§ Aim:
Reproduce the listing below line for line, with no changes.

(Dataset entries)
+===+

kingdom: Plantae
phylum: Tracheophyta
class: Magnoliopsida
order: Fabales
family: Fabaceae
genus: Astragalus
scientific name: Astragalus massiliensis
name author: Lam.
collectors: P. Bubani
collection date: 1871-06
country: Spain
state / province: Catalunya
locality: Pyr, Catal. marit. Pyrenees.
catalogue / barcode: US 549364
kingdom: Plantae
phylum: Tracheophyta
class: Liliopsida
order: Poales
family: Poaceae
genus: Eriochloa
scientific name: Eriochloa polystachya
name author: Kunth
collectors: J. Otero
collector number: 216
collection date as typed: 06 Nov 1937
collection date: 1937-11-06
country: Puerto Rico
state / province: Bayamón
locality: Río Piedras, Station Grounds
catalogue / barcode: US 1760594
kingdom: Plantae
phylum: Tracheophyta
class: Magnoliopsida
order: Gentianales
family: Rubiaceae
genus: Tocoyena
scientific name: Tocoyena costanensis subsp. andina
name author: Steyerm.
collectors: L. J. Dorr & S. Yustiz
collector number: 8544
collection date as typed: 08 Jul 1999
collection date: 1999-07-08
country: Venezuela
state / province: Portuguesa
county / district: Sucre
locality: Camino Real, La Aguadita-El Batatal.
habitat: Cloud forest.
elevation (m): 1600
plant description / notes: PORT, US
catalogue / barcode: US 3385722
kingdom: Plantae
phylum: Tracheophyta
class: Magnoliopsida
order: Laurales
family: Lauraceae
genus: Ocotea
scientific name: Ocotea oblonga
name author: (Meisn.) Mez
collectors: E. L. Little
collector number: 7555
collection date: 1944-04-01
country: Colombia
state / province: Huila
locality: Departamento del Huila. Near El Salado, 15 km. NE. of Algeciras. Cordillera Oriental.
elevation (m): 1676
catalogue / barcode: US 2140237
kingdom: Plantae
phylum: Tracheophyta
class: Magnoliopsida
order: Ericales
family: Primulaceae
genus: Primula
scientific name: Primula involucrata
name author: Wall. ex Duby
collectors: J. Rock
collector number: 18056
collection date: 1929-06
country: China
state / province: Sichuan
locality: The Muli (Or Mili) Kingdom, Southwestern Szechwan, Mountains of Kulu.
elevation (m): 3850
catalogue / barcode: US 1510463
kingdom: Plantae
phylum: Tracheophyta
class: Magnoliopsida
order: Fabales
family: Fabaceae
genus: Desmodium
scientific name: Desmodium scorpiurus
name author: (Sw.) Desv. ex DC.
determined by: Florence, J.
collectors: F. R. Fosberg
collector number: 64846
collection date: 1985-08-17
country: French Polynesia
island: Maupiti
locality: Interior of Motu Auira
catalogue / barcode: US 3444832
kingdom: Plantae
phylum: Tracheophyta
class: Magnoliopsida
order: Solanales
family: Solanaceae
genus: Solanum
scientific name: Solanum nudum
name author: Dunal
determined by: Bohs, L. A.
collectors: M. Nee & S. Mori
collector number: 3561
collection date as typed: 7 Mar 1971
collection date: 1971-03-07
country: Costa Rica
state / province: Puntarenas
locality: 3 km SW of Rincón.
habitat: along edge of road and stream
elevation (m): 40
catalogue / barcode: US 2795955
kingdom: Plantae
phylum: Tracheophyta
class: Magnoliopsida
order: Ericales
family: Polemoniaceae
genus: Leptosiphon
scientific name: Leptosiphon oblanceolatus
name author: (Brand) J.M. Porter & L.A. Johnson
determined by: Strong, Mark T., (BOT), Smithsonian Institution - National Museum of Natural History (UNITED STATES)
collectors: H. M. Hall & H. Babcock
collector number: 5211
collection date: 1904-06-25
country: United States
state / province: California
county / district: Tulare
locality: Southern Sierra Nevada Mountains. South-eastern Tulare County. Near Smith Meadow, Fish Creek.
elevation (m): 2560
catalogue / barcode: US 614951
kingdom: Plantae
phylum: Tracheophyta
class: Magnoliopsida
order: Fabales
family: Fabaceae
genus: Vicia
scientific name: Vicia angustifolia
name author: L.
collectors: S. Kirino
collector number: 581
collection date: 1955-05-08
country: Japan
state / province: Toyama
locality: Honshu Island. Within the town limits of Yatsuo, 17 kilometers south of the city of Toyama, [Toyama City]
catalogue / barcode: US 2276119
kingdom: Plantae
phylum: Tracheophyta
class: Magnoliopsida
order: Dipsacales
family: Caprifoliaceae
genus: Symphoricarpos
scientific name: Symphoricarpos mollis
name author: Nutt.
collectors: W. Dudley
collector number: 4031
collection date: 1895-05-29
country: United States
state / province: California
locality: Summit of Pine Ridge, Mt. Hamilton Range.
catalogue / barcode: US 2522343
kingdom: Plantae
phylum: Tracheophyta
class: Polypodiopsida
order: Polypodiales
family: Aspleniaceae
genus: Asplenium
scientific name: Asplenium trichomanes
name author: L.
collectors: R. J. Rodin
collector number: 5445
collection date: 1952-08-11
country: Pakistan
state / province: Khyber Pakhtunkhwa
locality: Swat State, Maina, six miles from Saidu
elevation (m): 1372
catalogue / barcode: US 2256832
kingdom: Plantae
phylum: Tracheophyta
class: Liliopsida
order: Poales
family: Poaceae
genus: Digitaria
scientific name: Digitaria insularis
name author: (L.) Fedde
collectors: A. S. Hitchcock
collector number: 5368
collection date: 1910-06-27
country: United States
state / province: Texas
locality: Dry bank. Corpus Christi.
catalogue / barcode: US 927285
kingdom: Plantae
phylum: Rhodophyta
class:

+===+

§ Solution for this task:
kingdom: Plantae
phylum: Tracheophyta
class: Magnoliopsida
order: Fabales
family: Fabaceae
genus: Astragalus
scientific name: Astragalus massiliensis
name author: Lam.
collectors: P. Bubani
collection date: 1871-06
country: Spain
state / province: Catalunya
locality: Pyr, Catal. marit. Pyrenees.
catalogue / barcode: US 549364
kingdom: Plantae
phylum: Tracheophyta
class: Liliopsida
order: Poales
family: Poaceae
genus: Eriochloa
scientific name: Eriochloa polystachya
name author: Kunth
collectors: J. Otero
collector number: 216
collection date as typed: 06 Nov 1937
collection date: 1937-11-06
country: Puerto Rico
state / province: Bayamón
locality: Río Piedras, Station Grounds
catalogue / barcode: US 1760594
kingdom: Plantae
phylum: Tracheophyta
class: Magnoliopsida
order: Gentianales
family: Rubiaceae
genus: Tocoyena
scientific name: Tocoyena costanensis subsp. andina
name author: Steyerm.
collectors: L. J. Dorr & S. Yustiz
collector number: 8544
collection date as typed: 08 Jul 1999
collection date: 1999-07-08
country: Venezuela
state / province: Portuguesa
county / district: Sucre
locality: Camino Real, La Aguadita-El Batatal.
habitat: Cloud forest.
elevation (m): 1600
plant description / notes: PORT, US
catalogue / barcode: US 3385722
kingdom: Plantae
phylum: Tracheophyta
class: Magnoliopsida
order: Laurales
family: Lauraceae
genus: Ocotea
scientific name: Ocotea oblonga
name author: (Meisn.) Mez
collectors: E. L. Little
collector number: 7555
collection date: 1944-04-01
country: Colombia
state / province: Huila
locality: Departamento del Huila. Near El Salado, 15 km. NE. of Algeciras. Cordillera Oriental.
elevation (m): 1676
catalogue / barcode: US 2140237
kingdom: Plantae
phylum: Tracheophyta
class: Magnoliopsida
order: Ericales
family: Primulaceae
genus: Primula
scientific name: Primula involucrata
name author: Wall. ex Duby
collectors: J. Rock
collector number: 18056
collection date: 1929-06
country: China
state / province: Sichuan
locality: The Muli (Or Mili) Kingdom, Southwestern Szechwan, Mountains of Kulu.
elevation (m): 3850
catalogue / barcode: US 1510463
kingdom: Plantae
phylum: Tracheophyta
class: Magnoliopsida
order: Fabales
family: Fabaceae
genus: Desmodium
scientific name: Desmodium scorpiurus
name author: (Sw.) Desv. ex DC.
determined by: Florence, J.
collectors: F. R. Fosberg
collector number: 64846
collection date: 1985-08-17
country: French Polynesia
island: Maupiti
locality: Interior of Motu Auira
catalogue / barcode: US 3444832
kingdom: Plantae
phylum: Tracheophyta
class: Magnoliopsida
order: Solanales
family: Solanaceae
genus: Solanum
scientific name: Solanum nudum
name author: Dunal
determined by: Bohs, L. A.
collectors: M. Nee & S. Mori
collector number: 3561
collection date as typed: 7 Mar 1971
collection date: 1971-03-07
country: Costa Rica
state / province: Puntarenas
locality: 3 km SW of Rincón.
habitat: along edge of road and stream
elevation (m): 40
catalogue / barcode: US 2795955
kingdom: Plantae
phylum: Tracheophyta
class: Magnoliopsida
order: Ericales
family: Polemoniaceae
genus: Leptosiphon
scientific name: Leptosiphon oblanceolatus
name author: (Brand) J.M. Porter & L.A. Johnson
determined by: Strong, Mark T., (BOT), Smithsonian Institution - National Museum of Natural History (UNITED STATES)
collectors: H. M. Hall & H. Babcock
collector number: 5211
collection date: 1904-06-25
country: United States
state / province: California
county / district: Tulare
locality: Southern Sierra Nevada Mountains. South-eastern Tulare County. Near Smith Meadow, Fish Creek.
elevation (m): 2560
catalogue / barcode: US 614951
kingdom: Plantae
phylum: Tracheophyta
class: Magnoliopsida
order: Fabales
family: Fabaceae
genus: Vicia
scientific name: Vicia angustifolia
name author: L.
collectors: S. Kirino
collector number: 581
collection date: 1955-05-08
country: Japan
state / province: Toyama
locality: Honshu Island. Within the town limits of Yatsuo, 17 kilometers south of the city of Toyama, [Toyama City]
catalogue / barcode: US 2276119
kingdom: Plantae
phylum: Tracheophyta
class: Magnoliopsida
order: Dipsacales
family: Caprifoliaceae
genus: Symphoricarpos
scientific name: Symphoricarpos mollis
name author: Nutt.
collectors: W. Dudley
collector number: 4031
collection date: 1895-05-29
country: United States
state / province: California
locality: Summit of Pine Ridge, Mt. Hamilton Range.
catalogue / barcode: US 2522343
kingdom: Plantae
phylum: Tracheophyta
class: Polypodiopsida
order: Polypodiales
family: Aspleniaceae
genus: Asplenium
scientific name: Asplenium trichomanes
name author: L.
collectors: R. J. Rodin
collector number: 5445
collection date: 1952-08-11
country: Pakistan
state / province: Khyber Pakhtunkhwa
locality: Swat State, Maina, six miles from Saidu
elevation (m): 1372
catalogue / barcode: US 2256832
kingdom: Plantae
phylum: Tracheophyta
class: Liliopsida
order: Poales
family: Poaceae
genus: Digitaria
scientific name: Digitaria insularis
name author: (L.) Fedde
collectors: A. S. Hitchcock
collector number: 5368
collection date: 1910-06-27
country: United States
state / province: Texas
locality: Dry bank. Corpus Christi.
catalogue / barcode: US 927285
kingdom: Plantae
phylum: Rhodophyta
class:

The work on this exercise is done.